- **Your instructions**:
Please report each line of the data below that contains "Azteca".

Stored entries
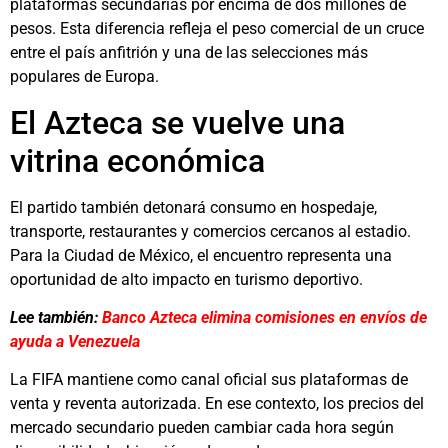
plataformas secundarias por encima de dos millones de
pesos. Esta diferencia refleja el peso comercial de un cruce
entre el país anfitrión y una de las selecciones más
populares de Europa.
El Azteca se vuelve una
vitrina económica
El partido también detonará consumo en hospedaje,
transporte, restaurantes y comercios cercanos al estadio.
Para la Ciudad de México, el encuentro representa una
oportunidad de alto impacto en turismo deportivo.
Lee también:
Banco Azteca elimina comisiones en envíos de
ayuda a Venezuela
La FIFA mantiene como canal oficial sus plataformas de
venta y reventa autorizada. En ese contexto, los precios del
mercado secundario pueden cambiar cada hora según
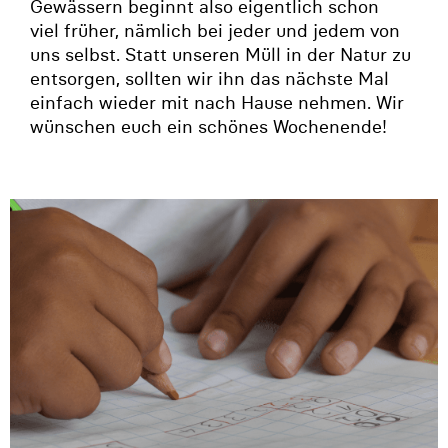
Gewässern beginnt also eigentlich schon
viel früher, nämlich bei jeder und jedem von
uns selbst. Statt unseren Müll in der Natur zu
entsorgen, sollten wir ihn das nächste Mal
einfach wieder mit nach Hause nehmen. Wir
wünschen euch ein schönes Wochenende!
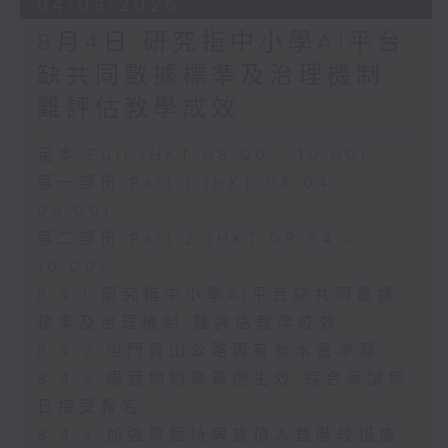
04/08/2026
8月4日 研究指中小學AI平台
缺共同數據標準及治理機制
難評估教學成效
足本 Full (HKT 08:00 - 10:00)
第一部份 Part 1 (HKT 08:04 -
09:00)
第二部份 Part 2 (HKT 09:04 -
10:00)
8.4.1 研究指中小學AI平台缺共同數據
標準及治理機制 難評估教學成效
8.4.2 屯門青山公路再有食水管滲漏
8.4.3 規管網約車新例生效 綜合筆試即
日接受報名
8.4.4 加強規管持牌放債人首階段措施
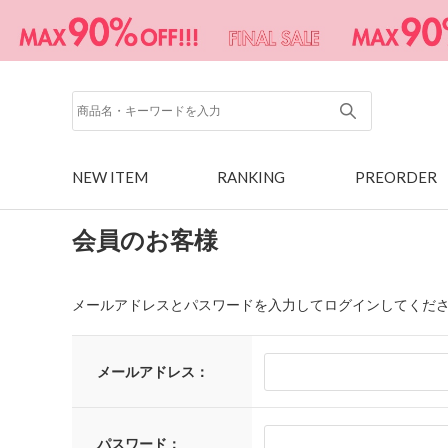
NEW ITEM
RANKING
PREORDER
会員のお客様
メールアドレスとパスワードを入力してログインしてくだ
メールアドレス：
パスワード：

==

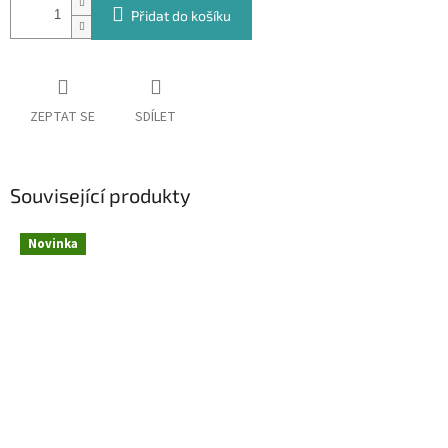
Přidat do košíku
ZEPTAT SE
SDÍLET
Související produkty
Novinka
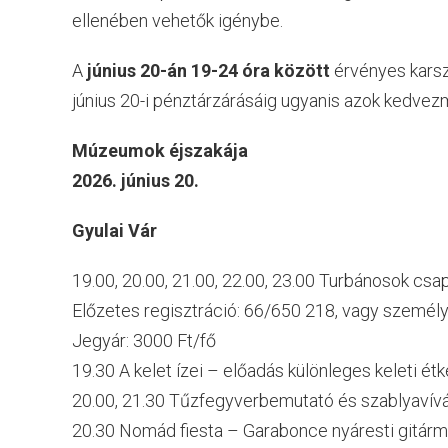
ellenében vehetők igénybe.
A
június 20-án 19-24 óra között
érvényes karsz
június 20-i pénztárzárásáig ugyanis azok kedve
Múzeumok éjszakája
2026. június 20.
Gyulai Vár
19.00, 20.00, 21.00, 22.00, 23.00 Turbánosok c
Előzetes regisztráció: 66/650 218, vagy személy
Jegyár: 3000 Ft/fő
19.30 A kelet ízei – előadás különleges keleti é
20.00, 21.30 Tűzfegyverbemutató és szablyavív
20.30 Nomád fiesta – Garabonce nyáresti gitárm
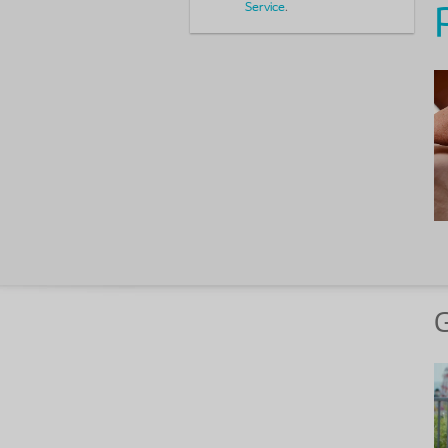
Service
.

- **Result**:
El Azteca se vuelve una
Banco Azteca elimina comisiones en envíos de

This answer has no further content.